Daños ambientales y sociales de la minería ilegal

De acuerdo a la Estrategia de lucha contra la minería ilegal en áreas naturales protegidas de administración nacional 2017-2021, entre los años 2015 al 2017 se habrían afectado 18 áreas naturales protegidas de competencia nacional. Estas afectaciones, en el citado periodo, habrían alcanzado ingresar incluso al interior de 8 áreas naturales protegidas como la Reserva Nacional Tambopata, Parque Nacional Huascarán, Reserva Nacional San Fernando, Reserva Comunal El Sira, Reserva Paisajística Subcuenca del Cotahuasi, entre otras.

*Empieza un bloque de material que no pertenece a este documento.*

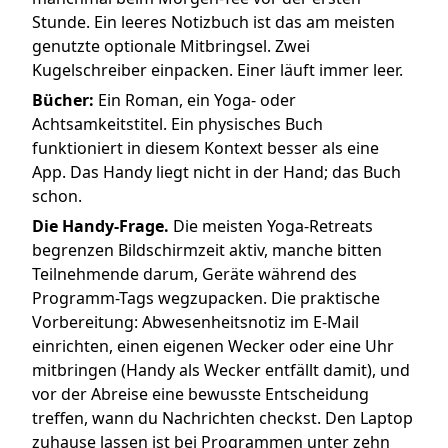
Stunde. Ein leeres Notizbuch ist das am meisten
genutzte optionale Mitbringsel. Zwei
Kugelschreiber einpacken. Einer läuft immer leer.
Bücher:
Ein Roman, ein Yoga- oder
Achtsamkeitstitel. Ein physisches Buch
funktioniert in diesem Kontext besser als eine
App. Das Handy liegt nicht in der Hand; das Buch
schon.
Die Handy-Frage.
Die meisten Yoga-Retreats
begrenzen Bildschirmzeit aktiv, manche bitten
Teilnehmende darum, Geräte während des
Programm-Tags wegzupacken. Die praktische
Vorbereitung: Abwesenheitsnotiz im E-Mail
einrichten, einen eigenen Wecker oder eine Uhr
mitbringen (Handy als Wecker entfällt damit), und
vor der Abreise eine bewusste Entscheidung
treffen, wann du Nachrichten checkst. Den Laptop
zuhause lassen ist bei Programmen unter zehn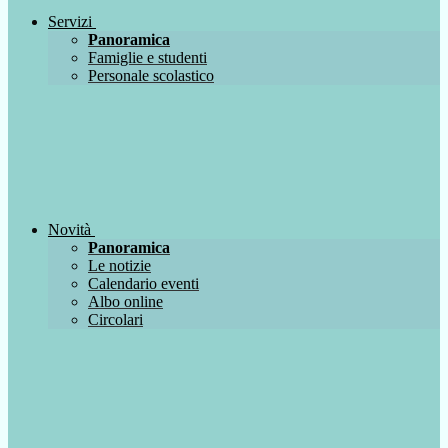
Servizi
Panoramica
Famiglie e studenti
Personale scolastico
Novità
Panoramica
Le notizie
Calendario eventi
Albo online
Circolari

No podemos olvidar que los intentos impulsados por el Estado para formalizar la actividad de pequeña minería y minería informal responde a una necesidad no solo ambiental, sino también a una serie de razones sociales y económicas. Al respecto, no podemos olvidar que los índices de violencia asociados a delitos ambientales a la fecha ha significado al menos la muerte de 29 defensores y defensoras ambientales en nuestro país, cuyos casos además se encuentran pendientes de ser resueltos aún por la justicia peruana.

Dos de estos crímenes han ocurrido en Madre de Dios, donde se han delimitado zonas para la pequeña minería y minería artesanal de acuerdo con lo establecido en el DL 1100 y en áreas adyacentes a las mismas. Es importante considerar que, en el mismo ámbito, la criminalidad asociada a la minería ilegal ha llevado a que, en el 2016, el distrito de Inambari se ubique entre los tres distritos a nivel nacional con la tasa más alta de denuncias por delitos cometidos contra la vida, el cuerpo y la salud, ocho veces más que el promedio nacional.